_WORK ORDER 1_
Set down, word for word, the part of the records that opens with the line containing "What is the" and runs through the end of the records. Leave the pictures out.

_DOCUMENT TEXT_
....

Dismounting horsemen fastening the skirts of the hauberk to their belts I found in the Warner and Warner Shahnama translation, second volume page 114, third volume page 128 and 345. It is also mentioned by Nicolle, The Armies of Islam, on the battle of Siffin, page 27. I wish I knew where he had found that, and what term the Arabs used for such a skirt. The Shahnama speaks of daman-e zereh, which is the skirt of the mail hauberk (but sometimes zereh or jaushan is simply used to denote “armour”). So a skirt of armour, not a fabric skirt because that would probably have been daman-e qaba.

About the 'maille poking out', I have good reason not to believe it was part of a complete hauberk worn underneath the other construction. Of hauberks made of small plates, the sources often mention separately the parts protecting neck, shoulders and upper arms (Persian girībān, Arabic taʿālīq as-suft, Greek strongylos and mēlon respectively), along with their separate construction (for instance in the Strategikon of Emperor Maurice, 1.2.20, or in Latham and W.F. Paterson 's Saracen Archery: An English Version and Exposition of a Mameluke Work on Archery (London, 1970) on page 26). Finds of remnants of armour made from a combination of plates and mail, along with a find of armour for the lower torso made of plates with added pieces of mail to cover the shoulders and loins, have been dated to late antiquity, (A.V. Simonenko, ‘Bewaffnung und Kriegswesen der Sarmaten und späten Skythen in nördlichen Schwartzmeergebiet’, Eurasia Antiqua VII (2001), 272–3 and pl. 48) and I am sure you know the Vendel splint cuirass with mail upper torso, and the more recent West and South Asian and East European plated mail cuirasses with the upper torso covered with mail only. So it seems that, ever since mail was introduced to the Middle East, the neck and shoulders of a 'Spangen/ Schuppen/ Plättchen/ Bechter' suit of armour were often made of mail construction, presumably because of its superior flexibility. There is nothing fanciful or far-fetched about that, the same phenomenon can be observed on for instance the helmets from the Middle East, equipped with a flexible screen of mail or lamellar armour to protect the rest of the head.

....

Chart understanding data

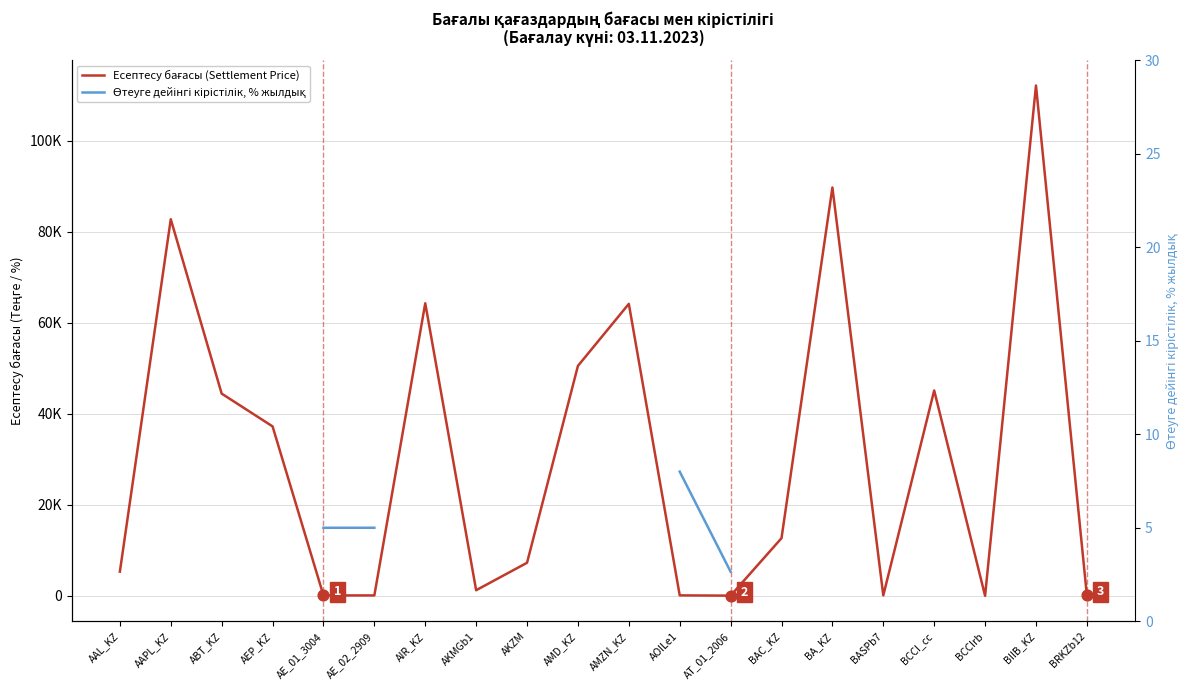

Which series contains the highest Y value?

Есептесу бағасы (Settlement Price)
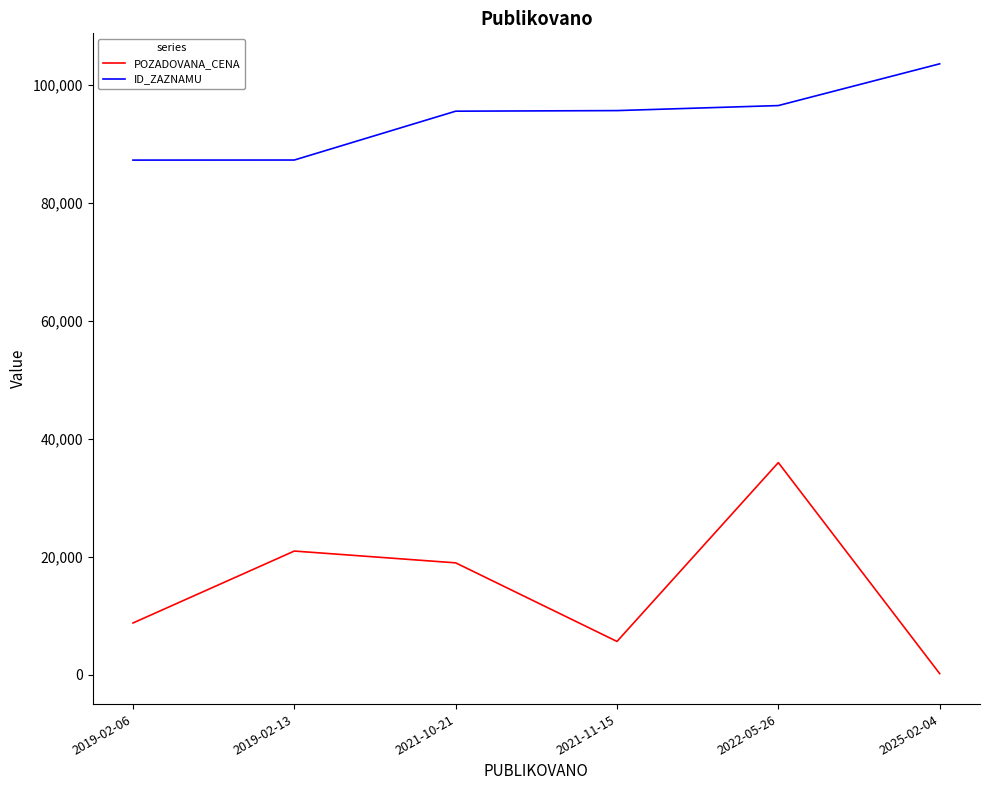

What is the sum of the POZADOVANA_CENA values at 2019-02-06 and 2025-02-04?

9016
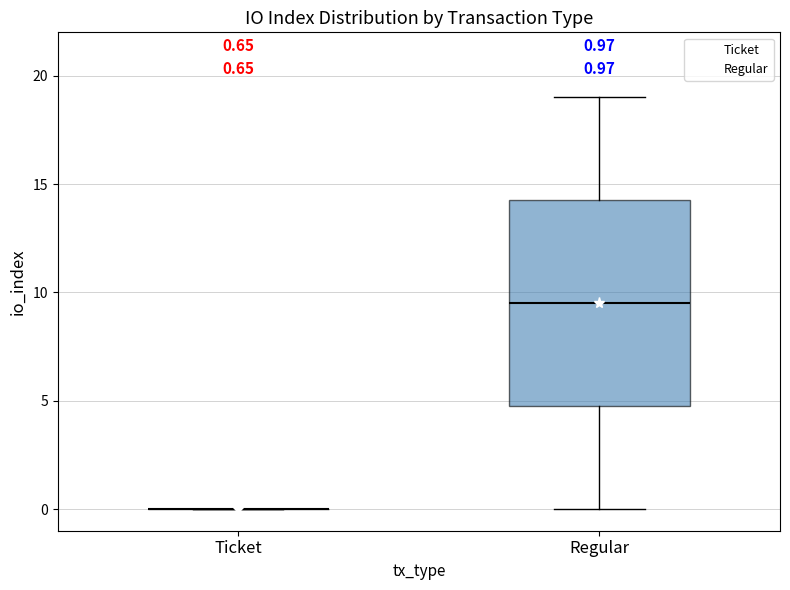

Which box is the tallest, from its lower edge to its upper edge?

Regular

....

_WORK ORDER 2_
Extract the complete text on mail hauberks and their skirts, word for word.

_WRITTEN REPLY 1_
What is the sum of the POZADOVANA_CENA values at 2019-02-06 and 2025-02-04?

9016

Which box is the tallest, from its lower edge to its upper edge?

Regular

_WRITTEN REPLY 2_
Dismounting horsemen fastening the skirts of the hauberk to their belts I found in the Warner and Warner Shahnama translation, second volume page 114, third volume page 128 and 345. It is also mentioned by Nicolle, The Armies of Islam, on the battle of Siffin, page 27. I wish I knew where he had found that, and what term the Arabs used for such a skirt. The Shahnama speaks of daman-e zereh, which is the skirt of the mail hauberk (but sometimes zereh or jaushan is simply used to denote “armour”). So a skirt of armour, not a fabric skirt because that would probably have been daman-e qaba.

About the 'maille poking out', I have good reason not to believe it was part of a complete hauberk worn underneath the other construction. Of hauberks made of small plates, the sources often mention separately the parts protecting neck, shoulders and upper arms (Persian girībān, Arabic taʿālīq as-suft, Greek strongylos and mēlon respectively), along with their separate construction (for instance in the Strategikon of Emperor Maurice, 1.2.20, or in Latham and W.F. Paterson 's Saracen Archery: An English Version and Exposition of a Mameluke Work on Archery (London, 1970) on page 26). Finds of remnants of armour made from a combination of plates and mail, along with a find of armour for the lower torso made of plates with added pieces of mail to cover the shoulders and loins, have been dated to late antiquity, (A.V. Simonenko, ‘Bewaffnung und Kriegswesen der Sarmaten und späten Skythen in nördlichen Schwartzmeergebiet’, Eurasia Antiqua VII (2001), 272–3 and pl. 48) and I am sure you know the Vendel splint cuirass with mail upper torso, and the more recent West and South Asian and East European plated mail cuirasses with the upper torso covered with mail only. So it seems that, ever since mail was introduced to the Middle East, the neck and shoulders of a 'Spangen/ Schuppen/ Plättchen/ Bechter' suit of armour were often made of mail construction, presumably because of its superior flexibility. There is nothing fanciful or far-fetched about that, the same phenomenon can be observed on for instance the helmets from the Middle East, equipped with a flexible screen of mail or lamellar armour to protect the rest of the head.